> [ACTIVITY]: Omit each picture as you copy the entries exactly.

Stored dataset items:
—————

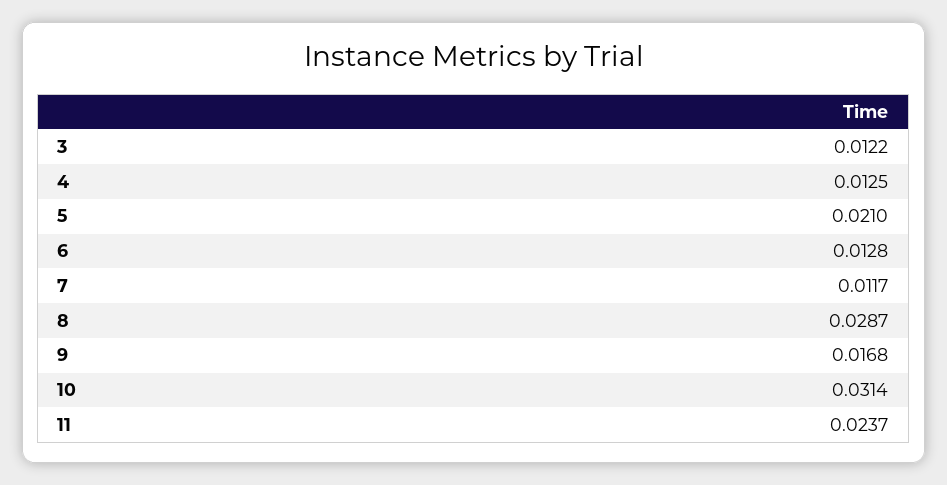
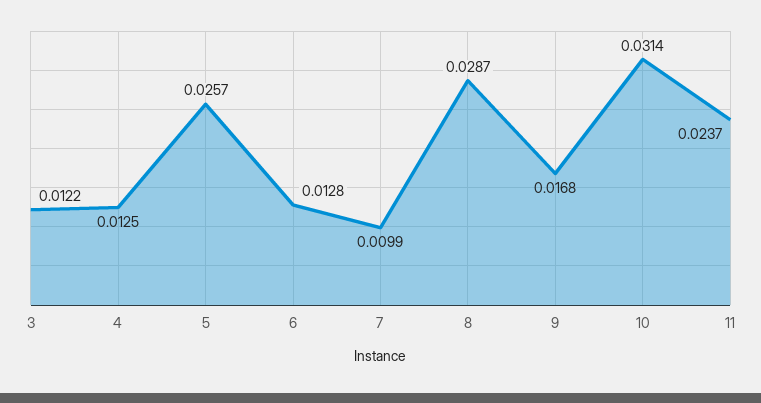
5: 0.021 -> 0.0257
7: 0.0117 -> 0.0099

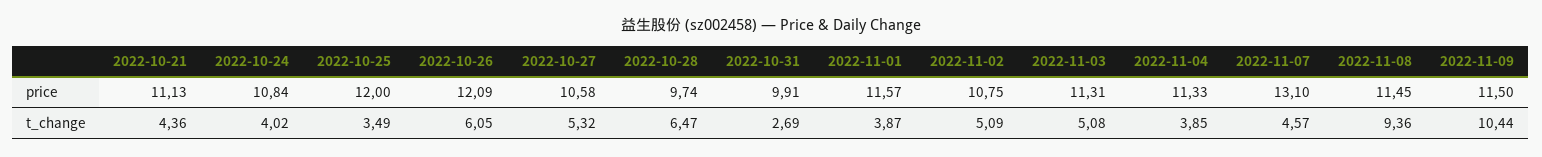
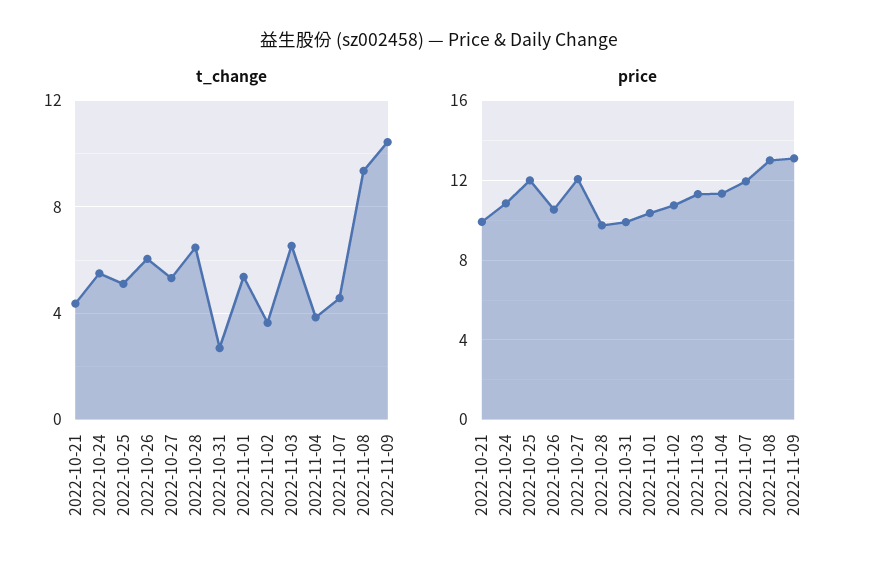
price, 2022-10-21: 11.13 -> 10
price, 2022-10-26: 12.09 -> 10.5
price, 2022-10-27: 10.58 -> 12
price, 2022-11-01: 11.57 -> 10.5
price, 2022-11-07: 13.1 -> 12
price, 2022-11-08: 11.45 -> 13
price, 2022-11-09: 11.5 -> 13
t_change, 2022-10-24: 4.02 -> 5.5
t_change, 2022-10-25: 3.49 -> 5
t_change, 2022-11-01: 3.87 -> 5.5
t_change, 2022-11-02: 5.09 -> 3.5
t_change, 2022-11-03: 5.08 -> 6.5

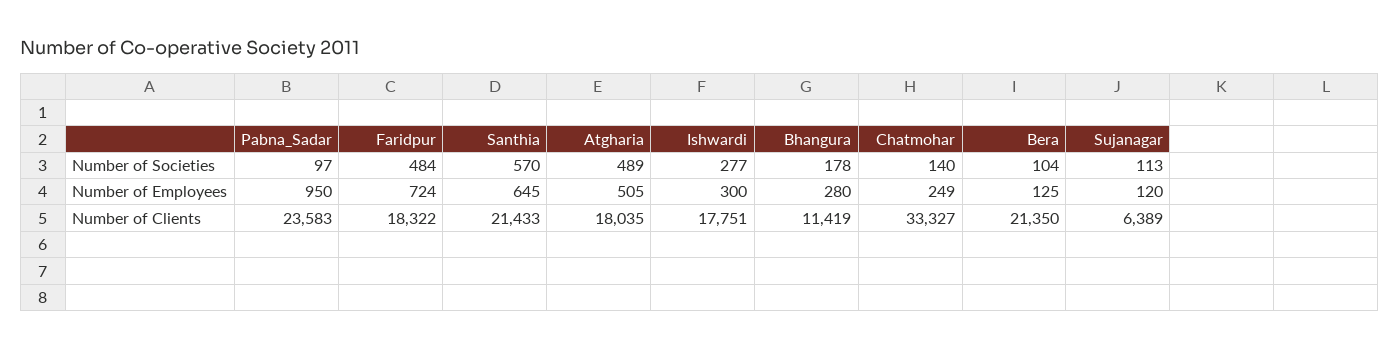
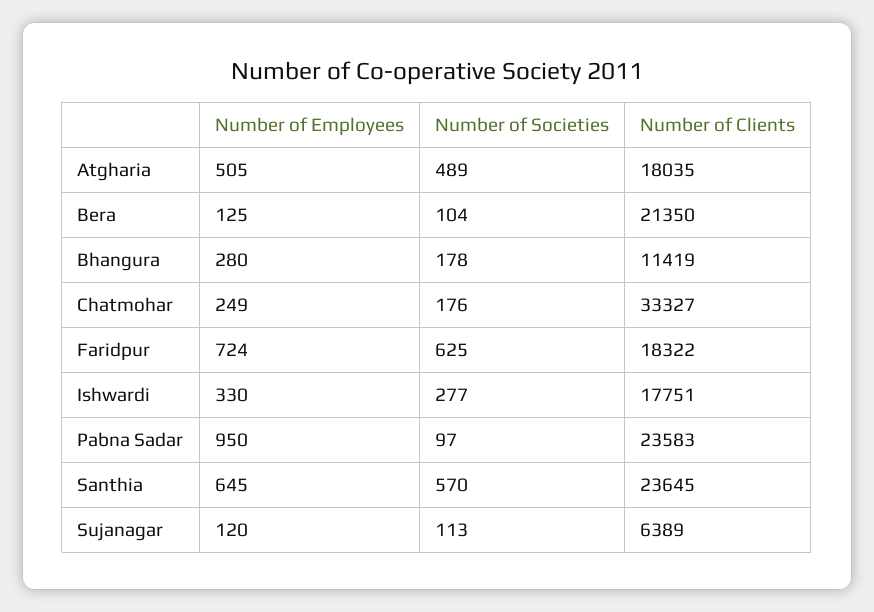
Faridpur, Number of Societies: 484 -> 625
Chatmohar, Number of Societies: 140 -> 176
Ishwardi, Number of Employees: 300 -> 330
Santhia, Number of Clients: 21433 -> 23645

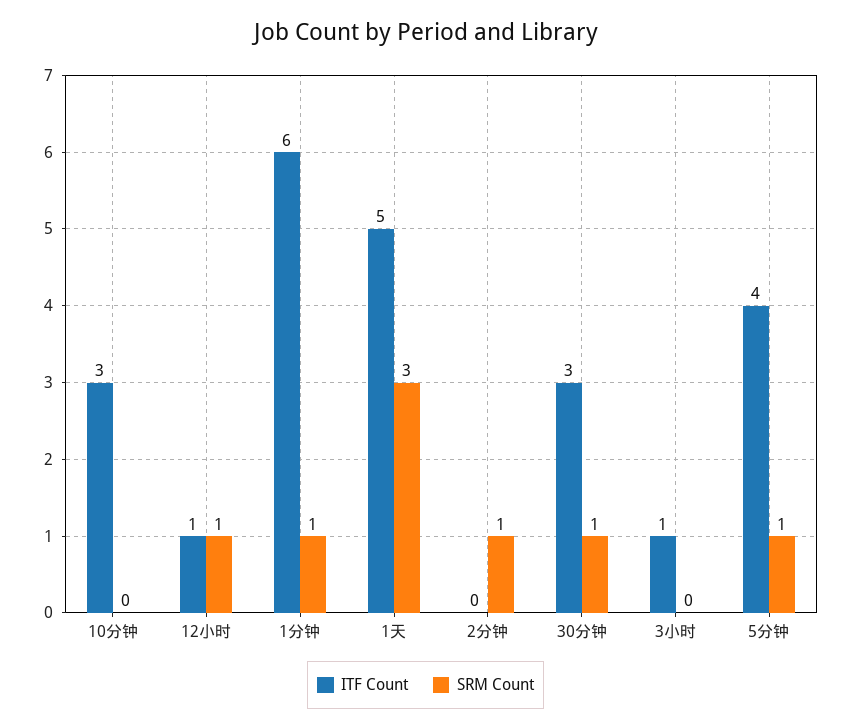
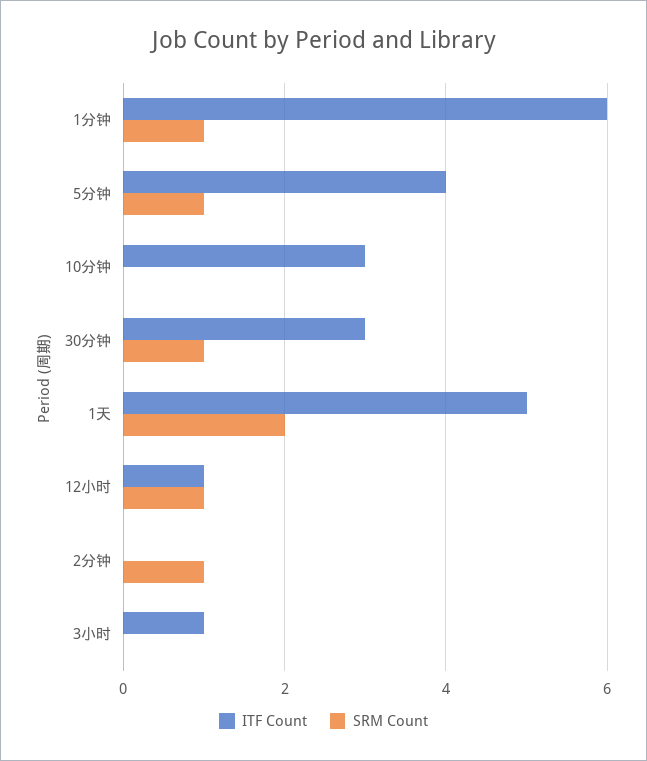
SRM Count, 1天: 3 -> 2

—————

> [RESULT]:
5: 0.021 -> 0.0257
7: 0.0117 -> 0.0099

price, 2022-10-21: 11.13 -> 10
price, 2022-10-26: 12.09 -> 10.5
price, 2022-10-27: 10.58 -> 12
price, 2022-11-01: 11.57 -> 10.5
price, 2022-11-07: 13.1 -> 12
price, 2022-11-08: 11.45 -> 13
price, 2022-11-09: 11.5 -> 13
t_change, 2022-10-24: 4.02 -> 5.5
t_change, 2022-10-25: 3.49 -> 5
t_change, 2022-11-01: 3.87 -> 5.5
t_change, 2022-11-02: 5.09 -> 3.5
t_change, 2022-11-03: 5.08 -> 6.5

Faridpur, Number of Societies: 484 -> 625
Chatmohar, Number of Societies: 140 -> 176
Ishwardi, Number of Employees: 300 -> 330
Santhia, Number of Clients: 21433 -> 23645

SRM Count, 1天: 3 -> 2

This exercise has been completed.